====== Stored data

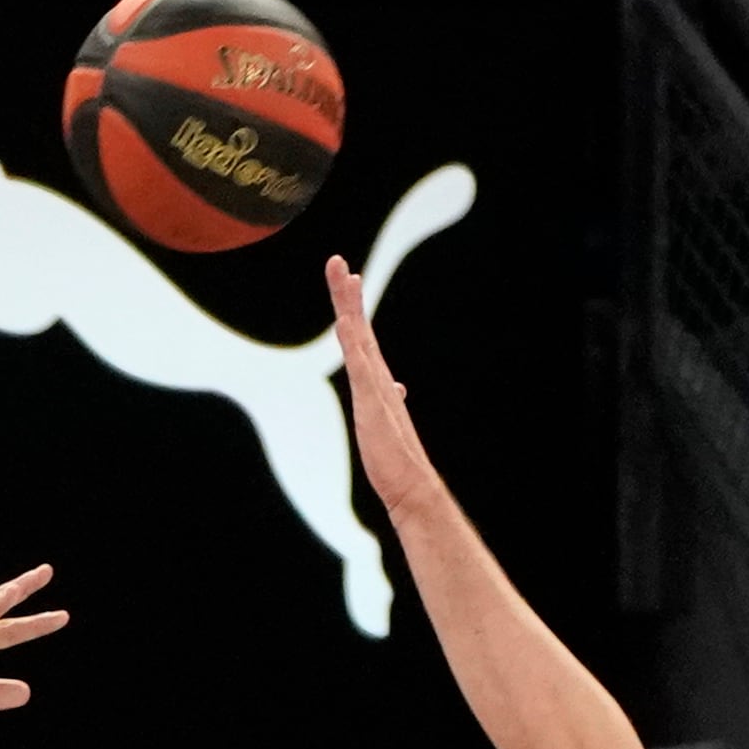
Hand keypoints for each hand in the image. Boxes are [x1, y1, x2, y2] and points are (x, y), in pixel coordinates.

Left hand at [326, 255, 445, 519]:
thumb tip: (395, 388)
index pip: (360, 338)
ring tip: (344, 277)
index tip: (347, 279)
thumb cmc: (396, 459)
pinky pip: (360, 365)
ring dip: (350, 307)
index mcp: (377, 381)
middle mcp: (377, 378)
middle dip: (347, 295)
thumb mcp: (384, 423)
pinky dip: (353, 341)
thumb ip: (388, 402)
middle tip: (337, 263)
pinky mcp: (373, 402)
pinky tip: (345, 321)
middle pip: (359, 328)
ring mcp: (376, 388)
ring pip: (359, 339)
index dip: (352, 308)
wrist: (410, 485)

============

How to complete this task → With the pictures removed, write the listing out word for word.

Output of the exercise →
Hand keypoints for each hand in the image. Boxes are [x1, y1, x2, y2] and points are (x, y), in pixel coordinates.

Left hand at [326, 255, 445, 519]:
thumb tip: (395, 388)
index pip: (360, 338)
ring tip: (344, 277)
index tip: (347, 279)
thumb cmc: (396, 459)
pinky pip: (360, 365)
ring dip: (350, 307)
index mcp: (377, 381)
middle mcp: (377, 378)
middle dip: (347, 295)
thumb mcp: (384, 423)
pinky dip: (353, 341)
thumb ip: (388, 402)
middle tip: (337, 263)
pinky mcp: (373, 402)
pinky tip: (345, 321)
middle pip: (359, 328)
ring mcp: (376, 388)
ring pip: (359, 339)
index dip: (352, 308)
wrist: (410, 485)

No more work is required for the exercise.